I am facing this question from quite long time (Since 2 year
) , Got different Explanations from different teacher . But none of them satisfied me .
I will reply the explanations later which I got from different teachers .
So observation is , The order of acidity is Methanol>Water>Ethanol .
What the basic knowledge says , the order should be Water>Methanol>Ethanol , Due to inductive effect .
So first Thought came to in my mind -:
there should be some solvent effect , like in their "conjugated base form" the solvation is almost equal since basically you have to solvate O
- .
Solvation of Water will be highest , since it has 2 partially positively proton (Small in size , High charge density , better solvation) this make the ΔG reaction more positive , since reactant side is getting stabilized .
Whereas in case of Methanol,Ethanol the solvation will be poorer . So Inductive effect and Solvation have just opposite effect on acidity . So In case of Methanol it most balanced , So It has Highest acidity .
But
I got confused again when I saw the data of Proton Affinity (in KJ/mol) .
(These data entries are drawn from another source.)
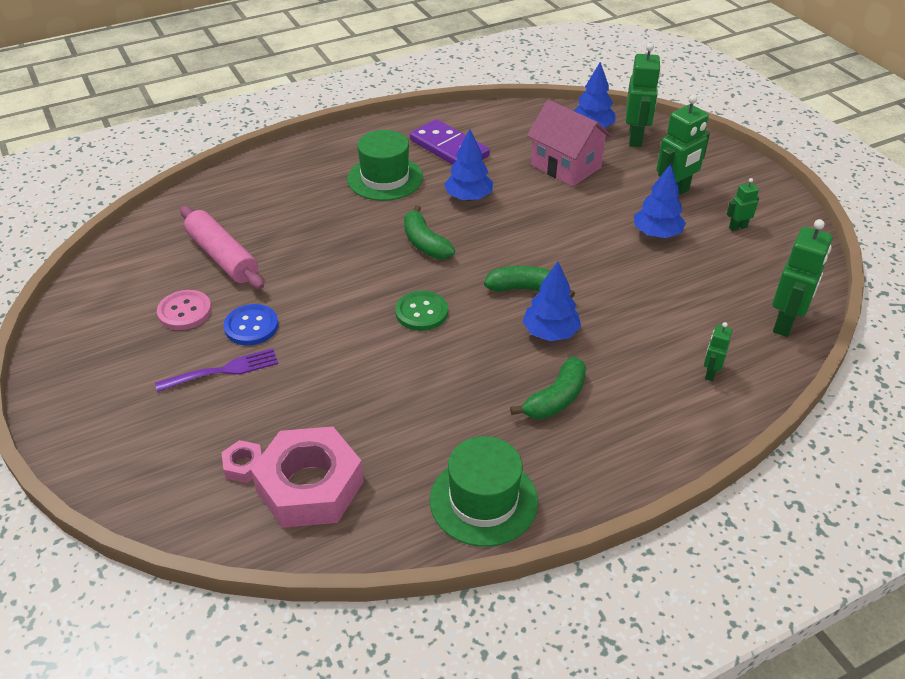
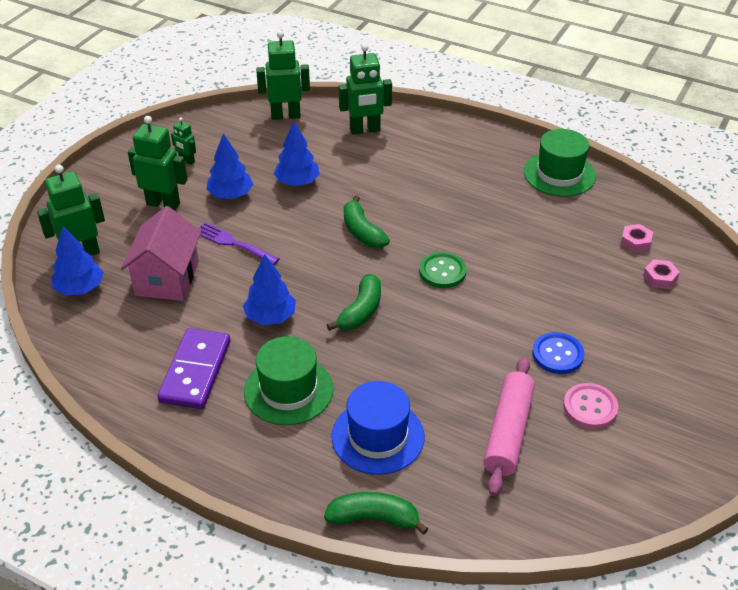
camera: 125 degrees left, 0 degrees up
purple fork [155,348,279,392] -> purple fork moved to [198,222,279,265]
pink nut [251,426,364,528] -> pink nut [621,224,653,252], size x0.42
green banana [510,356,586,419] -> green banana moved to [324,492,429,535]
blue tree [522,262,581,341] -> blue tree moved to [273,121,320,186]
green robot [704,322,732,381] -> green robot [339,44,392,134], size x1.94
none -> blue hat [331,381,425,475]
Hydroxide (1635) > Methoxide (1587) > Ethoxide (1574)
So hydroxide in gaseous phase is best base , so poorest base .
Just opposite of Inductive effect . (Note: I've read that It is
assumed that alkyl group has +I effect , The results are not clear when alkyl is connected to a saturated atom )
Also Second thing which made me double confused that
In gaseous phase the the proton affinity is
Water<Methanol<Ethanol< Propanol
As predicted ,bigger alkyl have more powerful +I .
So whats going on ?? Is there any connection with Electron affinity of Oxygen ?? As Electron affinity of O
- is negative and O (neutral) is positive (at the end this is coming in my mind) ??